Home Garden

How to Make Rafters for a Shed

Making rafters for a shed is a pretty straightforward and simple task. It requires only a couple of common tools, a few key dimensions and some very basic carpentry skills. If you can measure distances and use a circular saw, you can do this job yourself. Installing rafters may require help, but laying them out and cutting them can be done by one person. The key decision is the type of shed roof. A basic shed roof that slants only one direction is simplest, but a gable with a peak and slopes on both sides is most common.

Things You'll Need

  • Tape measure
  • 2-by-4-inch rafter boards
  • Framing square
  • Pencil
  • Circular saw
Show More

Instructions

    • 1

      Get the width and length of the shed. Measure the shed with a tape measure or use a building plan. The width determines the span of rafters from wall to wall; half that distance is the rafter run, the key dimension and the space each rafter must cover from peak to wall. The length will determine the number of rafters needed.

    • 2

      Decide on a pitch or slope. If you're building a shed yourself, you can set your own pitch. Most shed roofs will be 4/12 or 5/12, sloping up 4 or 5 inches per foot from wall to peak. Use a low pitch for an average shed, a higher pitch for one that requires more inside space or is in an area of heavy snow accumulations.

    • 3

      Mark a pattern rafter with a 2-by-4-inch board longer than the run. A 10-foot wide shed will have a run of 5 feet, so start with an 8-foot board, which is a standard length. Put the point or heel of a framing square at the bottom of one end of the board, laid flat with the 4-inch face up. Align the pitch mark (4 in this example) on the thin tongue of the square and the 12-inch mark on the wide blade at the top of the board. That forms an angle along the tongue called the top or plumb cut.

    • 4

      Calculate the length of rafter needed from the top line of the table on the blade of the square, marked "length of common rafter per foot of run." Look under the pitch mark (4); it will show 12.65, so each rafter must be 12.65 inches for every foot of run. Multiply that by the run -- for a 5-foot run that equals 63.25, meaning a rafter must be 63 1/4 inches from the peak to the wall.

    • 5

      Measure that length on the bottom of the board from the bottom of the plumb cut and mark the spot. Measure 1-inch up into the board at that point, then measure 3 1/2 inches from the first point back toward the plumb cut. Draw a line between the two marks to make a triangle for a notch, called a birdsmouth, to fit exactly over the cap board on the wall.

    • 6

      Add any length desired for an overhang or eave on the sides of the shed, typically 12 inches. That makes the total rafter length 75.5 inches. Now make a decision. If you want a ridge board atop the rafters to make a peak, go back to the plumb cut and take off another 3/4-inch to make space for the ridge.

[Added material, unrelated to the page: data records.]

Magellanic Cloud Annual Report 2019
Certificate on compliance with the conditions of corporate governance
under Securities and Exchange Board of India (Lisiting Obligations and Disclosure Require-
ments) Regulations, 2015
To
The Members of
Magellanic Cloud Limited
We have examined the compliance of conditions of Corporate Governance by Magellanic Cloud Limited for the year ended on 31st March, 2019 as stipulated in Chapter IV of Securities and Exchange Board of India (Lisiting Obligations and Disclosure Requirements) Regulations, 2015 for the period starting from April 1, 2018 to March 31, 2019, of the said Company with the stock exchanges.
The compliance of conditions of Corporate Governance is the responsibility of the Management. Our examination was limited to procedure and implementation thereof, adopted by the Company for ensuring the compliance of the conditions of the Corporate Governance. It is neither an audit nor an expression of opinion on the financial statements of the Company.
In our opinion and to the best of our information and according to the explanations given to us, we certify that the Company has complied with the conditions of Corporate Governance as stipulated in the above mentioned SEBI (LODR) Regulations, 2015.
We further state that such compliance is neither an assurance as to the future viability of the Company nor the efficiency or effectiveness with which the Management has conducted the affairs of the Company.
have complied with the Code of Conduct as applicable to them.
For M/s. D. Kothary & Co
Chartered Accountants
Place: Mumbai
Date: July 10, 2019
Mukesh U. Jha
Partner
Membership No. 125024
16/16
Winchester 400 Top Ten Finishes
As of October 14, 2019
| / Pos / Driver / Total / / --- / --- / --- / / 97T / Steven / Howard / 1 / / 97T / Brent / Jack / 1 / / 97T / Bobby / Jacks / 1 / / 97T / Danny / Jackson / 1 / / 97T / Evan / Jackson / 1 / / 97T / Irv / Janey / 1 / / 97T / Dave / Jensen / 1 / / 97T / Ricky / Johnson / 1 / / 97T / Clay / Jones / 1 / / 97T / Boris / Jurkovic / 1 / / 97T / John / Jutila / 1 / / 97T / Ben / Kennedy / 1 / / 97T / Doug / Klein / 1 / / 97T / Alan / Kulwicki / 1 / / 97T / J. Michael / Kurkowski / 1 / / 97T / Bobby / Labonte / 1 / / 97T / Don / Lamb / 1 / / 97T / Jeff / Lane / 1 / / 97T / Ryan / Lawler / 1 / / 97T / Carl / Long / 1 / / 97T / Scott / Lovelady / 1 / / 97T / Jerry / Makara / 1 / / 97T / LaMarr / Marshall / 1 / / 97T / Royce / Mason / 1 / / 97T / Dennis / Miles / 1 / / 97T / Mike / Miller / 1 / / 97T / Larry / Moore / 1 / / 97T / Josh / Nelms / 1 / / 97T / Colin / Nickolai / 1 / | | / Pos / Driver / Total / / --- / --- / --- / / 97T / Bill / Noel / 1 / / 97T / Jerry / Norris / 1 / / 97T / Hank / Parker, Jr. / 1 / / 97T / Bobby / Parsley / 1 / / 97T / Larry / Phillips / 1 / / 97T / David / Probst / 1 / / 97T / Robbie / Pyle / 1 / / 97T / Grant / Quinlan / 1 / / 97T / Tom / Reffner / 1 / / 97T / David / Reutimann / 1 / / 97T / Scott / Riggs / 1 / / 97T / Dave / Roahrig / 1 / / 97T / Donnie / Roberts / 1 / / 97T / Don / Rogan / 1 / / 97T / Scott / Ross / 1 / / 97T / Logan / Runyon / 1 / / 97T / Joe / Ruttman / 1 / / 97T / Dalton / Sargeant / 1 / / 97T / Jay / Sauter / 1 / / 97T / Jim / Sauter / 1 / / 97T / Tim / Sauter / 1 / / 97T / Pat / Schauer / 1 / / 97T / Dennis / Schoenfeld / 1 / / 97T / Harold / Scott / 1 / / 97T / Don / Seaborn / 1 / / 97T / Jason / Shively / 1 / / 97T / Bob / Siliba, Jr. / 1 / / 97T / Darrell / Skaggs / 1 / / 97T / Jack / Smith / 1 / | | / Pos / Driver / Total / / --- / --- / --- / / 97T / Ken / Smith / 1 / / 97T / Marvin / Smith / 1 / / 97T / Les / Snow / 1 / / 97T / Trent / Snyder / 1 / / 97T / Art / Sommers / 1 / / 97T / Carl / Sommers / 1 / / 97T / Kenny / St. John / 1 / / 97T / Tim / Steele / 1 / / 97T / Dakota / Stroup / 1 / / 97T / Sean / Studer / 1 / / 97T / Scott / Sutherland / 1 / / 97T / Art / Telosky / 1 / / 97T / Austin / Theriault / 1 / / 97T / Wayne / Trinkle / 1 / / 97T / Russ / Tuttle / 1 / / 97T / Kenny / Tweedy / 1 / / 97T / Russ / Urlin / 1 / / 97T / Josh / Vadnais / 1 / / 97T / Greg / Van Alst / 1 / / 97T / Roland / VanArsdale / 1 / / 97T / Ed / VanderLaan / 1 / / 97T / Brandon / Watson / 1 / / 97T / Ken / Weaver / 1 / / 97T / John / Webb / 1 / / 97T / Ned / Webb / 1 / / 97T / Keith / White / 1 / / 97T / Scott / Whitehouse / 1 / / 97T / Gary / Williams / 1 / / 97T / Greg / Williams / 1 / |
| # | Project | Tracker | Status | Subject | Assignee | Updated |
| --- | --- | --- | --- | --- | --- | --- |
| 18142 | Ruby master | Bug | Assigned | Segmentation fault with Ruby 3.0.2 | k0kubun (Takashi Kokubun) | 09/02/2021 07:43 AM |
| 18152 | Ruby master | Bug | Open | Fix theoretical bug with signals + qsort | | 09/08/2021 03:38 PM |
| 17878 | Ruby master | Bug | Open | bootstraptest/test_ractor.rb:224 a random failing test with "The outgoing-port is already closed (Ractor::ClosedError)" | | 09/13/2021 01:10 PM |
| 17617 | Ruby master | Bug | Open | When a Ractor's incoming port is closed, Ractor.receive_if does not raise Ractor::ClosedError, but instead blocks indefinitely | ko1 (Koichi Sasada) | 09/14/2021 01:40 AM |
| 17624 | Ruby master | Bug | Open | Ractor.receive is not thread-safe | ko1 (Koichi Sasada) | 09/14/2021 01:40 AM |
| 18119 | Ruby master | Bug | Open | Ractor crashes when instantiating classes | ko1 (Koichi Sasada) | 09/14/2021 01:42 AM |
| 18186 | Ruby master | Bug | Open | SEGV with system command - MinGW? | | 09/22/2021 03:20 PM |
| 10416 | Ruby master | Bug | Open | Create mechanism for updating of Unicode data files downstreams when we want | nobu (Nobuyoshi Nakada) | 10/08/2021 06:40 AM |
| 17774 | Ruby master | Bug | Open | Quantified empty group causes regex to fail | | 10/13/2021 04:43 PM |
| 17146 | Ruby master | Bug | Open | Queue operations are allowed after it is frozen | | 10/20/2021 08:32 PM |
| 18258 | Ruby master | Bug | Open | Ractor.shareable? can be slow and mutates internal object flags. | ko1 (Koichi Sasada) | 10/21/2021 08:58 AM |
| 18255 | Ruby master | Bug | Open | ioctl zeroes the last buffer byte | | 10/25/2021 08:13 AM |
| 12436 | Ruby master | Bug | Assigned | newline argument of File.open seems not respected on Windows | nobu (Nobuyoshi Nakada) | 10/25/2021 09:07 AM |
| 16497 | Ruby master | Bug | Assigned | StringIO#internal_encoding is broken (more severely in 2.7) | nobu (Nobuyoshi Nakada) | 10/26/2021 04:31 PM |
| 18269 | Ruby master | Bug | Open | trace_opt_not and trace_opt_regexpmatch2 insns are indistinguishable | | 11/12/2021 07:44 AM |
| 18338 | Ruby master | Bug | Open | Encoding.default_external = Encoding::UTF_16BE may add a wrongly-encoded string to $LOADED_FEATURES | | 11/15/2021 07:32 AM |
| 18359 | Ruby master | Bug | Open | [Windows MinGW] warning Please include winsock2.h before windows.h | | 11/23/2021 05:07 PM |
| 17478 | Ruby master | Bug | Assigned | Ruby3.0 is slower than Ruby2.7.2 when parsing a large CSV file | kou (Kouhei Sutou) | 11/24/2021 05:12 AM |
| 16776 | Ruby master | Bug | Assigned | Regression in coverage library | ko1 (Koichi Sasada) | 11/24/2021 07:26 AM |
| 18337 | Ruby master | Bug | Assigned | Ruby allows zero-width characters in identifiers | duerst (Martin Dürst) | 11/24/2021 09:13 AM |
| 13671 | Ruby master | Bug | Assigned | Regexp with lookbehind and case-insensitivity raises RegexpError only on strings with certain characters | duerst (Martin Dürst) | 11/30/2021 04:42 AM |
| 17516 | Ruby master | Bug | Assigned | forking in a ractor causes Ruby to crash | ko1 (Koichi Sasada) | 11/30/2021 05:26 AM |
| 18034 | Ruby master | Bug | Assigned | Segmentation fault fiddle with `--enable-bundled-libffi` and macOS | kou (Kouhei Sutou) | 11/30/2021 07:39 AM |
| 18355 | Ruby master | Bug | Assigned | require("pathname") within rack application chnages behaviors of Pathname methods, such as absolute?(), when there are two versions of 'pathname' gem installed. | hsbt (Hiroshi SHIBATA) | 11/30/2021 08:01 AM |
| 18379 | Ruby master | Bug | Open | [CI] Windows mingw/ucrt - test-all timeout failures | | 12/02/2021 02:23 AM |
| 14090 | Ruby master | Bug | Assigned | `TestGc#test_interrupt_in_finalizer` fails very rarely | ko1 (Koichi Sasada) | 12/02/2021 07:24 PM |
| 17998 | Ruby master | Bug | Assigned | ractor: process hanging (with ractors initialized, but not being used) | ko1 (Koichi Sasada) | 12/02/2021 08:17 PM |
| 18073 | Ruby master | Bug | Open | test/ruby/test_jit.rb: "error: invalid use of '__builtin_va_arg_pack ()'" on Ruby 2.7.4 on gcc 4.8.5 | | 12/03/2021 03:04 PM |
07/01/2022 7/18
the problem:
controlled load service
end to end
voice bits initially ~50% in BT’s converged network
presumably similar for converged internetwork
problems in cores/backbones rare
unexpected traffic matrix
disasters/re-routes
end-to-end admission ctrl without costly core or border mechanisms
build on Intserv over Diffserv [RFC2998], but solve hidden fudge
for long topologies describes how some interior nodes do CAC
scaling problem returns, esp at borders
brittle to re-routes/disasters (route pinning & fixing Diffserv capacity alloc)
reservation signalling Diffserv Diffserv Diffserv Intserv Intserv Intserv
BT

If you just want the rafters to join for a peak, use metal gusset plates to secure them at the top and add collar ties, 2-by-4 horizontal braces between the two rafters just below the peak.

    • 7

      Cut all the angles on the pattern with a circular saw. Put the pattern on the wall cap to make sure the birdsmouth is tight and the plumb cut is at the center of the roof. Use that rafter as a pattern for all others. Divide the length of the shed in feet by two to get the number of rafters needed; for a typical 12-foot-long roof that would be six pairs of rafters plus a set for the far end.